MOSCOW BEEFING UP ITS NAVAL MUSCLE.
Publication: Monitor Volume: 7 Issue: 143
The July 23 incident, in which an Iranian warship forced an Azerbaijani research vessel out of a British-Azerbaijani offshore oil drilling area, is the most serious consequence thus far of a naval buildup otherwise spearheaded by Russia in the Caspian Sea. Notwithstanding the fact that Azerbaijan, Kazakhstan and Turkmenistan possess only dwarf “naval” capabilities, fit for border patrol duty at best and not for any combat, Russia keeps adding to its Caspian force of combat vessels. On July 18-19, Russian military officials announced that three newly built vessels are about to sail down the Volga River to the Caspian Sea.
The Valentin Pikul, built at St. Petersburg’s Almaz shipyard, is a Project 10410 vessel, NATO designation Firefly. It has a displacement of 375 tons, length of 49.5 meters, speed of 32 knots, sea endurance of ten days, and operating range of some 2,000 miles, and is armed with a 30-mm and a 76-mm artillery system.
The Mirazh, designed at the Almaz shipyard and built at the Vympel shipyard in Rybinsk, is currently undergoing final sea tests out of the Russian-leased shipyard in Feodosya, Ukraine. It is an all-weather vessel with a displacement of 121 tons, a length of 35 meters, a speed of up to 50 knots and an operating range of 1,000 miles. It is armed with a 30-mm artillery system for hitting air, surface and coastal targets. The Sokzhoy, built at the Volga shipyard in Nizhny Novgorod, is the first vessel of the Project 14230 type of air cushion vessels. It has a displacement of 99 tons, a speed of more than 50 knots and an operating range of 800 miles; its armament has not yet been disclosed. These vessels were commissioned by Russia’s Federal Border Guard Service for its Caspian squadron based at Kaspiisk.

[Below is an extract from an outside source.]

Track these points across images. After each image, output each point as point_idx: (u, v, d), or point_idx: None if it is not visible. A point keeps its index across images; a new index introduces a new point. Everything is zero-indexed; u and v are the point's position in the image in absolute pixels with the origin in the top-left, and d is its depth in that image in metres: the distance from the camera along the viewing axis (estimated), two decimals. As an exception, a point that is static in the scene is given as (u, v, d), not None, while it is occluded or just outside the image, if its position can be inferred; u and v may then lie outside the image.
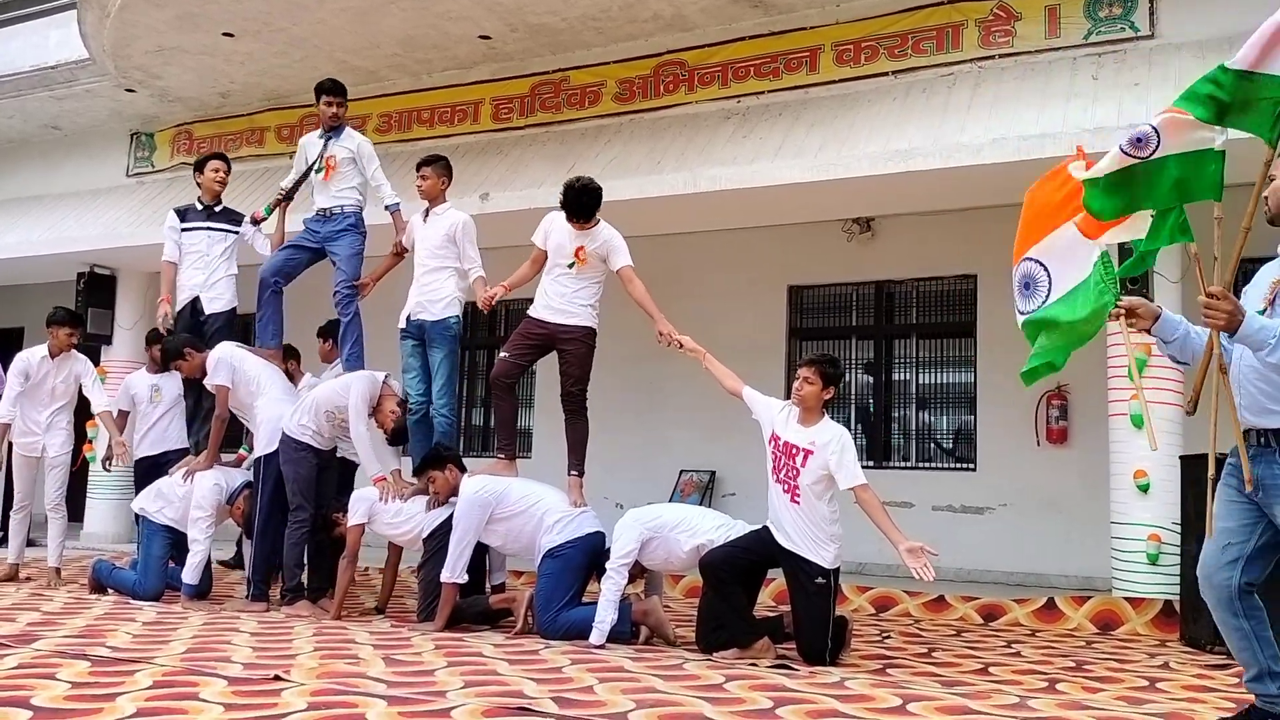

That squadron, however, is second in strength to the Russian Navy’s Caspian Flotilla, based at Makhachkala. That flotilla is the sole naval force in Russia in recent years to have seen a net growth of its strength. It has been reinforced with combat units transferred from the Baltic Fleet, and is slated to acquire high-speed boats armed with updated Mosquito missiles this year.
Russian authorities are not offering any rationale for this policy, despite the obvious risks it poses to a closed sea increasingly crowded with oil and gas projects. Yet the buildup proceeds against the backdrop of unresolved issues of sectoral delimitation and of the officially declared Russian opposition to trans-Caspian pipelines. Absent explanations from Moscow–indeed in the absence of any discernible political or military rationale–the littoral states are left to conclude that the naval buildup may well aim to intimidate them.
Such was clearly the case in January of this year when Russia’s Caspian Flotilla exercised with live ammunition in “central parts” of the sea, then staged a show of gunboat diplomacy in front of Baku. The task force requested permission to enter Azerbaijani littoral waters and lay anchor in Baku only after it had done both. Azerbaijan did not protest. That demonstration of force was the first of its kind in the post-Soviet era in this closed sea.
For their part, Azerbaijan, Kazakhstan and Turkmenistan each own a few small patrol craft, as a rule not combat-capable, and the most modern of which are too small to be armed. A few of these boats were delivered by the United States, which is careful to avoid any move that could be misperceived as fueling an arms race. In an interview just published in Baku, the U.S. ambassador to Azerbaijan, Ross Wilson, reaffirmed the U.S. policy which rules out a military presence or arms deliveries to Caspian states, emphasizing instead nonmilitary dimensions of security. By contrast, Russia last month offered an “arms-for-gas” deal to Turkmenistan. That country’s President Saparmurat Niazov expressed interest in naval vessels, to be paid for in natural gas.
Iran is the only other country with a naval potential in the Caspian Sea. Tehran is a proponent of demilitarizing the Caspian, and has recently evidenced concern at Russia’s naval buildup and movements in that sea. Iran has, however, severely damaged its credibility with its sudden military move. Western countries have in the past looked at various proposals to demilitarize the Caspian Sea, but have not taken them up officially. With the recent and ongoing buildup of Russian naval capabilities, against the backdrop of Western-driven mineral development, the concept of demilitarization changes meaning. By now it must entail not only restrictions but also a builddown; and it cannot fail to include Western countries as active participants in a demilitarization of force-limitation regime. The West’s economic presence requires a corresponding political-diplomatic framework for regional security (Agentstvo Voyennykh Novostey, July 18-19; Kenneth Weisbrode, “Patrol Boat Procurement Makes Waves on the Caspian,” Eurasianet, July 17; Our Century, July 18-24; see the Monitor, January 16, July 17).